Texte source:
○ ○ ○

On est tous et toutes, tout le temps, témoins de transformations urbaines, que ce soit de nouveaux aménagements de circulation (les couloirs de bus, les pistes cyclables), la multiplication des panneaux publicitaires, la construction de nouveaux immeubles, la transformation de quartiers...
Qui décide de l’évolution d’un quartier ? Le plus souvent, ça ne nous touche pas directement et alors on ne se le demande même pas. Et puis, n’élit-on pas des représentant-es politiques justement pour ne pas avoir à se poser cette question ? À la limite, si on a la naïveté de croire les beaux discours sur la citoyenneté, on pourrait imaginer que c’est en concertation avec les riverain-es, les commerçant-es... Ça n’est généralement pas (voire jamais) le cas.
Ce qui n’est pas sans poser problème... Imaginez que vous vous réveilliez un matin avec sur la friche à côté de chez vous le permis de construire d’un complexe de 135 logements... 135 logements, cela représente environ 400 personnes. De quoi modifier l’identité d’un quartier. C’est ce qui est arrivé aux Bourroches dans les mois qui ont passé.
En règle générale, ces histoires se finissent en bougonnement dans les chaumières, ou par des coups de fils énervés et procéduriers dont on sent bien que le destinataire n’est pas toujours la bonne personne... Toutefois cette fois-ci, il y a une différence : les habitant-es ont réagi collectivement, refusant de se voir imposer ainsi une décision avec laquelle illes n’étaient pas d’accord, et de voir modifier la vie de leur quartier par l’arrivée irraisonnée et sans concertation de centaines de personnes.
Rencontre avec Alain Bajn et Denis Clément, du collectif Urbanisme et Vigilance.
Le quartier des Bourroches ne connaissait pas jusqu’ici de vie locale particulièrement développée. Il n’y avait encore aucune association de quartier, pas de structure rassemblant les gens, outre la MJC et une AMAP récemment créée. Mais c’est un quartier ancien de Dijon qui « a une âme », constitué en partie d’anciennes maisons de cheminots (les ateliers SNCF ne sont pas loin), de petits immeubles résidentiels. Certain-es habitant-es sont né-es ici, y ont toujours vécu, y ont leur jardin potager... On y trouve les quelques petits commerces de proximité indispensables dans un quartier habité notamment par des personnes âgées : l’épicerie, le tabac, le bistrot, le coiffeur, la boulangerie. Pas de moyenne ou grande surface. Dans le quartier, il y a un grand terrain en friche, inutilisé depuis plusieurs années, appartenant à un ancien ferrailleur, qui décide de vendre sa parcelle. Les rumeurs vont alors bon train, chacun-e y allant de son hypothèse sur ce qui va être construit à la place de ce jardin et de cette maison. À force de rumeurs, les habitant-es en arrivent à apprendre que c’est un complexe de 135 logements privés qui vont être construits ici. La réaction ne se fait pas attendre, à commencer par la traditionnelle pétition, lancée notamment auprès des habitant-es d’une ruelle du quartier : leur petite impasse devrait devenir l’accès unique aux parkings des immeubles, ce qui signifie le passage de 150 véhicules supplémentaires chaque jour. La pétition recueille rapidement les signatures des 90 familles de cette ruelle et alentour. C’est la naissance du collectif « Urbanisme et Vigilance ».

○ ○ ○

Matériel extrait:
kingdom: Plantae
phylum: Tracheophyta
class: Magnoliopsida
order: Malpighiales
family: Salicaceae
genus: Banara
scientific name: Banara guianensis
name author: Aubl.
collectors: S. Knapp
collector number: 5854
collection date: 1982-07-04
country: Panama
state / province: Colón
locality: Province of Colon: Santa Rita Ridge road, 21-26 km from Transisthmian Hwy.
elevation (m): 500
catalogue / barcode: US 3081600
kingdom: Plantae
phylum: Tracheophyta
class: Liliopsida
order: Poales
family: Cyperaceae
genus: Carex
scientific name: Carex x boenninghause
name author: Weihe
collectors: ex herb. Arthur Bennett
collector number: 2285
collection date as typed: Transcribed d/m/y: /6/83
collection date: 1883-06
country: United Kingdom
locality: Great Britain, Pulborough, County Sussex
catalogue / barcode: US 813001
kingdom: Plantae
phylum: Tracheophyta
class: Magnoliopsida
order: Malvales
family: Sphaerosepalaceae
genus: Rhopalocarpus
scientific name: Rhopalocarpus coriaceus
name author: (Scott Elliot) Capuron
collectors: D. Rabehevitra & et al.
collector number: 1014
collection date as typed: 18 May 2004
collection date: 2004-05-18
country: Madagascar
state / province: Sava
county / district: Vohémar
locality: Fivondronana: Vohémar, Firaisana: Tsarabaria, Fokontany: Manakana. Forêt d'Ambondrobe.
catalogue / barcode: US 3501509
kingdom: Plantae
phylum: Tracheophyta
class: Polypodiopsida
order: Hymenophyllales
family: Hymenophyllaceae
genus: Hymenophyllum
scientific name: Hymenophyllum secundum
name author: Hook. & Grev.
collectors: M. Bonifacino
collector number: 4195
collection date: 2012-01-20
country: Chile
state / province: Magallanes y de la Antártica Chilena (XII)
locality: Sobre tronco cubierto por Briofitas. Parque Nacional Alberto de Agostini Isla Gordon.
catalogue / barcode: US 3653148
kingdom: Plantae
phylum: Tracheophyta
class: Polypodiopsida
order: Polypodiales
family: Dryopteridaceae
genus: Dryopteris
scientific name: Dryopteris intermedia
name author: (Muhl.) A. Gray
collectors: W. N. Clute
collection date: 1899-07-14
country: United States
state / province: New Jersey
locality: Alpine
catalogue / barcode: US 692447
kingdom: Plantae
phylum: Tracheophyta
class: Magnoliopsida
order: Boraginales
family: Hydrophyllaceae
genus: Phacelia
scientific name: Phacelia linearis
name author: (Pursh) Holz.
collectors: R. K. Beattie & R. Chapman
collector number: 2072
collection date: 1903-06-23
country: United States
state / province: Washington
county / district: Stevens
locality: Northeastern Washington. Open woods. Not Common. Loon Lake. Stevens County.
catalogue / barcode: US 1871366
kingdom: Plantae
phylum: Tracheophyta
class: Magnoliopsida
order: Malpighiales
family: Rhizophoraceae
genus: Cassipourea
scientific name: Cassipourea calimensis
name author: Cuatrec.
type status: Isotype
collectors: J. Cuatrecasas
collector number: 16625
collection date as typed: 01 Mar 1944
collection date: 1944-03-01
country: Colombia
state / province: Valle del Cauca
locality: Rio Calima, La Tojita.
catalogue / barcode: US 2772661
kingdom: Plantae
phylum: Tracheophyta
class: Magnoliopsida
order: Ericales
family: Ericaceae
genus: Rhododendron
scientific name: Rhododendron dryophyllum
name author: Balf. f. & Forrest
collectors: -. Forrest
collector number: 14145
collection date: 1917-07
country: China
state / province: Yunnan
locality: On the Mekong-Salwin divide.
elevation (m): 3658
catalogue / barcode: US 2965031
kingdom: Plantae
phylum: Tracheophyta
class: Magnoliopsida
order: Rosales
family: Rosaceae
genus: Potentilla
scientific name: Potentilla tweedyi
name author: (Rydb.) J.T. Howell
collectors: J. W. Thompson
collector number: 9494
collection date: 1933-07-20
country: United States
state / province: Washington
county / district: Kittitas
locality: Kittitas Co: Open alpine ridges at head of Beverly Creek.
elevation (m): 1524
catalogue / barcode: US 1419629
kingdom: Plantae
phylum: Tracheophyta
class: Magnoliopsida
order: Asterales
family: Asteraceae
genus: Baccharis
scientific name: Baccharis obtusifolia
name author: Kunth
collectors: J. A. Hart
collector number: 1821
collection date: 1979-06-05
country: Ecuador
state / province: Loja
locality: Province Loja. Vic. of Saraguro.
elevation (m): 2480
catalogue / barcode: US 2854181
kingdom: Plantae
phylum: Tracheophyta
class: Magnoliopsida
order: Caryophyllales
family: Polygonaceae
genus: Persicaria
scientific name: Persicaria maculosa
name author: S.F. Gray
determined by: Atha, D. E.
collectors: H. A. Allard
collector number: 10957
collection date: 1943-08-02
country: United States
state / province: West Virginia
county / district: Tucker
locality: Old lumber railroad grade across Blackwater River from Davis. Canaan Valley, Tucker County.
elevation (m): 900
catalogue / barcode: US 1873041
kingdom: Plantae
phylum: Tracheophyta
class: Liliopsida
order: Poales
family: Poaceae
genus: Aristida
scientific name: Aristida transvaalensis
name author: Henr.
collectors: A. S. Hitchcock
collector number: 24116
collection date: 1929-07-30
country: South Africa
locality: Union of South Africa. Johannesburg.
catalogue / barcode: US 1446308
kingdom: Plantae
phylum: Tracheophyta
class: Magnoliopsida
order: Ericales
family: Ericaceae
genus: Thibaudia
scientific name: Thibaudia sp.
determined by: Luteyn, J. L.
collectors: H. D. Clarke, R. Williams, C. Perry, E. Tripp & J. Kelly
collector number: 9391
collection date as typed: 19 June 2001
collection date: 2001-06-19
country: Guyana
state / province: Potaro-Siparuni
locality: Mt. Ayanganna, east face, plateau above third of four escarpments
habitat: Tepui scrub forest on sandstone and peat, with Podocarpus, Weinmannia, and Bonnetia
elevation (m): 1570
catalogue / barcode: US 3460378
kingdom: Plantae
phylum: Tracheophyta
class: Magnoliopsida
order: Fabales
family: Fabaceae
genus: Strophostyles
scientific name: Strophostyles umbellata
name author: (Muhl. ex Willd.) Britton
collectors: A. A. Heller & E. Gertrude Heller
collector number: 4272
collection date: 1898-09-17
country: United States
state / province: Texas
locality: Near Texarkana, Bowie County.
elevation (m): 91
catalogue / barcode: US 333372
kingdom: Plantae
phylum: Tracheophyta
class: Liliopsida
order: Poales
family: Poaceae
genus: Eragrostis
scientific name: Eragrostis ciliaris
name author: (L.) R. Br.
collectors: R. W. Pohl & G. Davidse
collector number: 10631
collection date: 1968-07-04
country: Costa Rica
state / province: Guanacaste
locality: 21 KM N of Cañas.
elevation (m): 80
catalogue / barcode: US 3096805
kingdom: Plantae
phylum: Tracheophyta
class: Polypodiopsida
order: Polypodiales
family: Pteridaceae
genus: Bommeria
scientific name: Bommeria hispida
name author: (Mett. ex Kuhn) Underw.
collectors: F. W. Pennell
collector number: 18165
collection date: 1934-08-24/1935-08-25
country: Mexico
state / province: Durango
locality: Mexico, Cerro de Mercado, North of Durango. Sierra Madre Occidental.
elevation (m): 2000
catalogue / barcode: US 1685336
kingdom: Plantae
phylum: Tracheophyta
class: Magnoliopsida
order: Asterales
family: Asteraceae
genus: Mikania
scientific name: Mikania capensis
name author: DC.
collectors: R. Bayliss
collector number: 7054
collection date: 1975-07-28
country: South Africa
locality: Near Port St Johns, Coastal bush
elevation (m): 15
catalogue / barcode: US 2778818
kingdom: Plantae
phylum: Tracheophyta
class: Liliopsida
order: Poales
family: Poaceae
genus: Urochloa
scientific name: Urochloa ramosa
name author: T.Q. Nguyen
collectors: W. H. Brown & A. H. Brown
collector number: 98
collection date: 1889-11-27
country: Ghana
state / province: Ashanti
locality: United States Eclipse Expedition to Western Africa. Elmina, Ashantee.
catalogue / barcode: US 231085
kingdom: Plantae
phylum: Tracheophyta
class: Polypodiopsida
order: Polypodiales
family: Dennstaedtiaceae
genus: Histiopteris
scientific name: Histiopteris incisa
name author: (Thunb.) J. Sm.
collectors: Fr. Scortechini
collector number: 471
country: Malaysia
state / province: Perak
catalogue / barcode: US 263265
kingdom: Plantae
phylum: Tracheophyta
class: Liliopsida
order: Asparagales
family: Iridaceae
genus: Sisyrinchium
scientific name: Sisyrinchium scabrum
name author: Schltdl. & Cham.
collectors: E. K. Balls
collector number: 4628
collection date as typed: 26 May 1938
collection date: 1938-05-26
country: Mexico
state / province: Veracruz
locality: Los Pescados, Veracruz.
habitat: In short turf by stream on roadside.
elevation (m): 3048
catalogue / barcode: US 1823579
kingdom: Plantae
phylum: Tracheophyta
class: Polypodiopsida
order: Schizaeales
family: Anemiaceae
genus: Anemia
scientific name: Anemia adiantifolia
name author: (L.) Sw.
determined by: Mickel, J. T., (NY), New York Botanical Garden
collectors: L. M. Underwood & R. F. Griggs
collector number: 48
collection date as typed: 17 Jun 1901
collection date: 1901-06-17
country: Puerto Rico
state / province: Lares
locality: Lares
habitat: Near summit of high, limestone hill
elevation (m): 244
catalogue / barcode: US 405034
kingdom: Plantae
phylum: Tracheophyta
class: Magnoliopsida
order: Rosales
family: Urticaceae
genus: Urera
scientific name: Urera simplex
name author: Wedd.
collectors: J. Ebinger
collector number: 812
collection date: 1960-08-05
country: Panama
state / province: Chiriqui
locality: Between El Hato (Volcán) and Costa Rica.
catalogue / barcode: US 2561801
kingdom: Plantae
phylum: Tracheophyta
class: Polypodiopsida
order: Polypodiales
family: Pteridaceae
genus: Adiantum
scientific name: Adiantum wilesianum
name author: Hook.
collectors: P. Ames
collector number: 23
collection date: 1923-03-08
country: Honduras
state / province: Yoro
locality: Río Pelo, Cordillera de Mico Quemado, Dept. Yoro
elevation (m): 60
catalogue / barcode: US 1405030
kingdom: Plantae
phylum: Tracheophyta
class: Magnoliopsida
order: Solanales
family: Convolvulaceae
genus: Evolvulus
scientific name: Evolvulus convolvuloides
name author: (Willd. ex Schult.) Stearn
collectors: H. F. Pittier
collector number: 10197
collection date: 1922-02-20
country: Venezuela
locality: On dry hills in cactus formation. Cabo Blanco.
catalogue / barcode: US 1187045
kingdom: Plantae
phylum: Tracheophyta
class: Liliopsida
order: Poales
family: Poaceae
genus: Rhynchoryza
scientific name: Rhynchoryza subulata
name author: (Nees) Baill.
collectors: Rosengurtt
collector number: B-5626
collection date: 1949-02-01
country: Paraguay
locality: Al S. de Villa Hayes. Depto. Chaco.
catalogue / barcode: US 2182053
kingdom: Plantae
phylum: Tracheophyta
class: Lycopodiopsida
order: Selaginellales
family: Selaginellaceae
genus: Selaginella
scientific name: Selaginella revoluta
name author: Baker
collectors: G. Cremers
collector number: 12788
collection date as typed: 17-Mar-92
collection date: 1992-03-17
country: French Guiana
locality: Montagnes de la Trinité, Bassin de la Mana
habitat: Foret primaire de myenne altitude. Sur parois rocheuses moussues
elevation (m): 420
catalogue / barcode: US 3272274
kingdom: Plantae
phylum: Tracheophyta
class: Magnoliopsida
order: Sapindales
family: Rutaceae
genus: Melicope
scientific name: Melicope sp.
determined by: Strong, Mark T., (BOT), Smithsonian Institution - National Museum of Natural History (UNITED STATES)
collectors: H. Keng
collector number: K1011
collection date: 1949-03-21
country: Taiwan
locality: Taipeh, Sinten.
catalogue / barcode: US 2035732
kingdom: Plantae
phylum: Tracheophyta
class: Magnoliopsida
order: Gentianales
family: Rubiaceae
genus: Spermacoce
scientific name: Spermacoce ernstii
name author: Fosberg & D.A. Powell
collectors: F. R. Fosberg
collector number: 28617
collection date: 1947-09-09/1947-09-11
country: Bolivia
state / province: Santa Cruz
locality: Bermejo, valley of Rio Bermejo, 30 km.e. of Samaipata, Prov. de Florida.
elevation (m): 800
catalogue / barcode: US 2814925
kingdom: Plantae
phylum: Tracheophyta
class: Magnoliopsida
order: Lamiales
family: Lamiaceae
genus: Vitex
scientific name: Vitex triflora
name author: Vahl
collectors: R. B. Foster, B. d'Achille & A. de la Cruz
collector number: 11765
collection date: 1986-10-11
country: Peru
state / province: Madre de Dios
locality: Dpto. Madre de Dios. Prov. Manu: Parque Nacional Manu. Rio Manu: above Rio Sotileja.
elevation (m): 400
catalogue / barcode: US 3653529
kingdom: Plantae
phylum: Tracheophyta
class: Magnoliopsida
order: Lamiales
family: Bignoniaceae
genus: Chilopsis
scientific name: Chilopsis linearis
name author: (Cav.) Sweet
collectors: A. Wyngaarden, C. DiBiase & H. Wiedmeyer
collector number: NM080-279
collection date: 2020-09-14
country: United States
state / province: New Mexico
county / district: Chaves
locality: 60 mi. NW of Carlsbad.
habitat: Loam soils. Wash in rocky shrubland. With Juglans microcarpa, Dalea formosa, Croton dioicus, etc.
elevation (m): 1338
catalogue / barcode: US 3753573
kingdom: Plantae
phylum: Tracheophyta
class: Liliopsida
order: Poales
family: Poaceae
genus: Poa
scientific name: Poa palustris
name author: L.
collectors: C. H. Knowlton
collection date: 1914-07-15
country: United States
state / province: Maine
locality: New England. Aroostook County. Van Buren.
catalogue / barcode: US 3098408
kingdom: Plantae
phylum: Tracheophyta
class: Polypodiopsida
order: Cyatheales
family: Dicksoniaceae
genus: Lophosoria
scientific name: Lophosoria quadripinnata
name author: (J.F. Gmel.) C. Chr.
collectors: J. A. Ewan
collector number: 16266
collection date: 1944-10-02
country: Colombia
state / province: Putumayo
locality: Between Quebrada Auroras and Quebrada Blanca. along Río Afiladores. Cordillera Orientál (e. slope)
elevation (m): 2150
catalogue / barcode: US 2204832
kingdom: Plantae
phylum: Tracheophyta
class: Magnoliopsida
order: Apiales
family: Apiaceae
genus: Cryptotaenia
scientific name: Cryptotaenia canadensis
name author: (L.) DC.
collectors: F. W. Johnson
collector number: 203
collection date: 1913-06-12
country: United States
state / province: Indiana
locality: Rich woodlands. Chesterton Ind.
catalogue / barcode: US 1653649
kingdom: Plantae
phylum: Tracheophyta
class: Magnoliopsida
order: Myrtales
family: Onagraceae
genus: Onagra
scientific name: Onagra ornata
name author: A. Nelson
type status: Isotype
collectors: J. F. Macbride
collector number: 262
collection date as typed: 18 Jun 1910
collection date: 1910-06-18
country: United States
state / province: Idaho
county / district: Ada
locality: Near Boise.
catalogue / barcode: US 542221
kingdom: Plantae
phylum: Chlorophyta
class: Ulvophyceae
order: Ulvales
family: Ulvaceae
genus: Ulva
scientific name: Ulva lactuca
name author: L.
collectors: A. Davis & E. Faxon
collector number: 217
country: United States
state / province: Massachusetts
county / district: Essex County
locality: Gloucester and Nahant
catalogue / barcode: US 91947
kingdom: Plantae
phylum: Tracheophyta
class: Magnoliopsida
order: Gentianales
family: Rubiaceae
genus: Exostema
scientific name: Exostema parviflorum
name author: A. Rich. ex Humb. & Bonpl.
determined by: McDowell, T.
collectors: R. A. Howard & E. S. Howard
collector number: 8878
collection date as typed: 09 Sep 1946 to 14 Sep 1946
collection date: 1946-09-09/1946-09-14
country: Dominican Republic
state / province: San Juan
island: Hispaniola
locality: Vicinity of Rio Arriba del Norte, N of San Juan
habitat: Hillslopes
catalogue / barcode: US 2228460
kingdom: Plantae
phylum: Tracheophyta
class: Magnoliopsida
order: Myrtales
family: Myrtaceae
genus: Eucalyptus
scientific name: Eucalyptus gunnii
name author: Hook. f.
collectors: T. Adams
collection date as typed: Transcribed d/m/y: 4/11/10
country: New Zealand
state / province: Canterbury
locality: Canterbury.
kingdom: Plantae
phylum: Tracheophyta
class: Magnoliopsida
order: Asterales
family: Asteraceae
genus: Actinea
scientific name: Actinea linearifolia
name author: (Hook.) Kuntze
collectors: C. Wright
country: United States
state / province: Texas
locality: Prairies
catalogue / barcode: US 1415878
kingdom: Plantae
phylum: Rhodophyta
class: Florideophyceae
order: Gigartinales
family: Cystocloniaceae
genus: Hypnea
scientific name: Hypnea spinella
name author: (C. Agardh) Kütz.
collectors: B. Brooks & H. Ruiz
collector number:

○ ○ ○

Tâches:
1 - Quels petits commerces de proximité le texte sur le quartier des Bourroches énumère-t-il ? Donnez-les tous.
2 - Réécrivez sous forme de liste le paragraphe du texte sur le quartier des Bourroches qui commence par « Le quartier des Bourroches ne connaissait pas », en gardant ses faits principaux.
3 - Poursuivez le texte sur le quartier des Bourroches à partir de l'endroit où il s'arrête.

Réponses:
1 -
- l'épicerie
- le tabac
- le bistrot
- le coiffeur
- la boulangerie

2 -
- Aux Bourroches, la vie locale était jusqu'ici peu développée : il n'y avait aucune association de quartier, seulement la MJC et une AMAP récente.
- C'est un quartier ancien de Dijon, fait en partie d'anciennes maisons de cheminots et de petits immeubles résidentiels.
- Certain-es habitant-es y sont né-es et y ont un jardin potager.
- Le quartier, habité notamment par des personnes âgées, compte de petits commerces de proximité, mais aucune moyenne ou grande surface.
- Un ancien ferrailleur met en vente un grand terrain en friche, inutilisé depuis des années.
- Les rumeurs circulent, puis les habitant-es apprennent qu'un complexe de 135 logements privés y sera construit.
- Une pétition est lancée, notamment dans une impasse qui deviendrait l'accès unique aux parkings, avec 150 véhicules de plus par jour.
- Les 90 familles de la ruelle et des alentours signent rapidement.
- Ainsi naît le collectif « Urbanisme et Vigilance ».

3 -
« Tout est question de rapport de forces »
Mais la pétition n’est ni suffisante ni satisfaisante, et pour être entendu-es, les habitant-es choisissent de mettre en œuvre d’autres modes de lutte. Le maire est interpelé, par courrier d’abord, puis en absence de réponse, les habitant-es s’invitent à une réunion de quartier à laquelle sont présent-es notamment François Rebsamen et Colette Popard (« on a un peu chahuté, beaucoup chahuté même, sa réunion de quartier où il y avait tous ses potes »). On est alors à quelques mois de l’élection municipale, et le fait d’aller perturber en nombre cette réunion semble avoir de l’effet, puisque le maire s’engage à recevoir des représentant-es du collectif des Bourroches. Dès lors des réunions de travail ont lieu régulièrement, en présence du maire ou de son adjoint à l’urbanisme, Pierre Pribetich, et du promoteur privé, Ghitti. Les personnes du collectif que nous avons rencontrées reconnaissent que tout est question à la fois de rapport de forces et d’opportunité calendaire : le nombre des personnes ayant signé la pétition et étant intervenues bruyamment lors de la réunion, ainsi que l’imminence des élections municipales, ont joué en leur faveur.
D’ailleurs, François-Xavier Dugourd, candidat de l’UMP pour la mairie de Dijon, ne s’est pas privé d’une tentative de récupération, sur le thème de l’inconséquence de l’actuelle mairie en matière urbanistique, ni sur son incompétence en matière de communication, jouant le jeu du « nous aurions fait mieux, nous n’aurions jamais pris une telle décision et surtout pas sans vous consulter avant... ». Mais les représentant-es ne sont pas dupes du jeu électoral, et bien conscient-es que la période les a aidé-es. Illes sont toutefois content-es et à la fois surpris-es de l’oreille attentive de François Rebsamen et de son investissement personnel dans les discussions avec le promoteur.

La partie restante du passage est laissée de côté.